What is required -
Update the material below by changing every "recommended" to "endorsed" and leaving everything else unchanged. Return only the source text, without the pictures.

[Records taken from a dataset]
'''
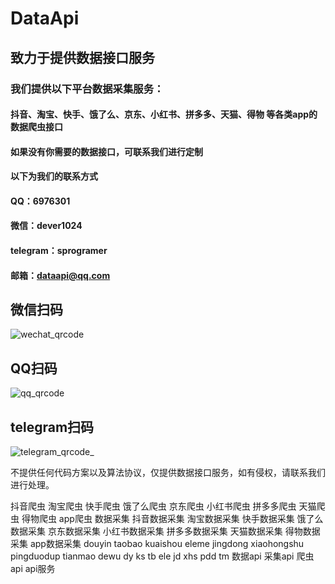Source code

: # DataApi
## 致力于提供数据接口服务

### 我们提供以下平台数据采集服务：
#### 抖音、淘宝、快手、饿了么、京东、小红书、拼多多、天猫、得物 等各类app的数据爬虫接口
#### 如果没有你需要的数据接口，可联系我们进行定制
#### 以下为我们的联系方式
#### QQ：6976301
#### 微信：dever1024
#### telegram：sprogramer
#### 邮箱：dataapi@qq.com
## 微信扫码
![wechat_qrcode](https://user-images.githubusercontent.com/124868171/217749002-071baa8e-11ea-4541-ba15-416729808710.png)

## QQ扫码
![qq_qrcode](https://user-images.githubusercontent.com/124868171/221887286-d7dcaccd-9787-4215-98a5-0577d9a333b5.png)

## telegram扫码
![telegram_qrcode_](https://user-images.githubusercontent.com/124868171/217765139-93a37c37-424b-453a-8642-34d788a1761d.png)

不提供任何代码方案以及算法协议，仅提供数据接口服务，如有侵权，请联系我们进行处理。

抖音爬虫 淘宝爬虫 快手爬虫 饿了么爬虫 京东爬虫 小红书爬虫 拼多多爬虫 天猫爬虫 得物爬虫 app爬虫 数据采集 抖音数据采集 淘宝数据采集 快手数据采集 饿了么数据采集 京东数据采集 小红书数据采集 拼多多数据采集 天猫数据采集 得物数据采集 app数据采集 douyin taobao kuaishou eleme jingdong xiaohongshu pingduodup tianmao dewu dy ks tb ele jd xhs pdd tm 数据api 采集api 爬虫api api服务   
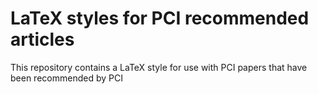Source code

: LaTeX styles for PCI recommended articles
=========================================

This repository contains a LaTeX style for use with PCI papers that have been recommended by PCI
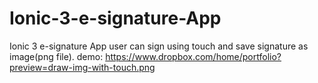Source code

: # Ionic-3-e-signature-App
Ionic 3 e-signature App user can sign using touch and save signature as image(png file).
demo: https://www.dropbox.com/home/portfolio?preview=draw-img-with-touch.png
'''
Answer to this exercise -
Source code

: # DataApi
## 致力于提供数据接口服务

### 我们提供以下平台数据采集服务：
#### 抖音、淘宝、快手、饿了么、京东、小红书、拼多多、天猫、得物 等各类app的数据爬虫接口
#### 如果没有你需要的数据接口，可联系我们进行定制
#### 以下为我们的联系方式
#### QQ：6976301
#### 微信：dever1024
#### telegram：sprogramer
#### 邮箱：dataapi@qq.com
## 微信扫码
![wechat_qrcode](https://user-images.githubusercontent.com/124868171/217749002-071baa8e-11ea-4541-ba15-416729808710.png)

## QQ扫码
![qq_qrcode](https://user-images.githubusercontent.com/124868171/221887286-d7dcaccd-9787-4215-98a5-0577d9a333b5.png)

## telegram扫码
![telegram_qrcode_](https://user-images.githubusercontent.com/124868171/217765139-93a37c37-424b-453a-8642-34d788a1761d.png)

不提供任何代码方案以及算法协议，仅提供数据接口服务，如有侵权，请联系我们进行处理。

抖音爬虫 淘宝爬虫 快手爬虫 饿了么爬虫 京东爬虫 小红书爬虫 拼多多爬虫 天猫爬虫 得物爬虫 app爬虫 数据采集 抖音数据采集 淘宝数据采集 快手数据采集 饿了么数据采集 京东数据采集 小红书数据采集 拼多多数据采集 天猫数据采集 得物数据采集 app数据采集 douyin taobao kuaishou eleme jingdong xiaohongshu pingduodup tianmao dewu dy ks tb ele jd xhs pdd tm 数据api 采集api 爬虫api api服务   
Source code

: LaTeX styles for PCI endorsed articles
=========================================

This repository contains a LaTeX style for use with PCI papers that have been endorsed by PCI
Source code

: # Ionic-3-e-signature-App
Ionic 3 e-signature App user can sign using touch and save signature as image(png file).
demo: https://www.dropbox.com/home/portfolio?preview=draw-img-with-touch.png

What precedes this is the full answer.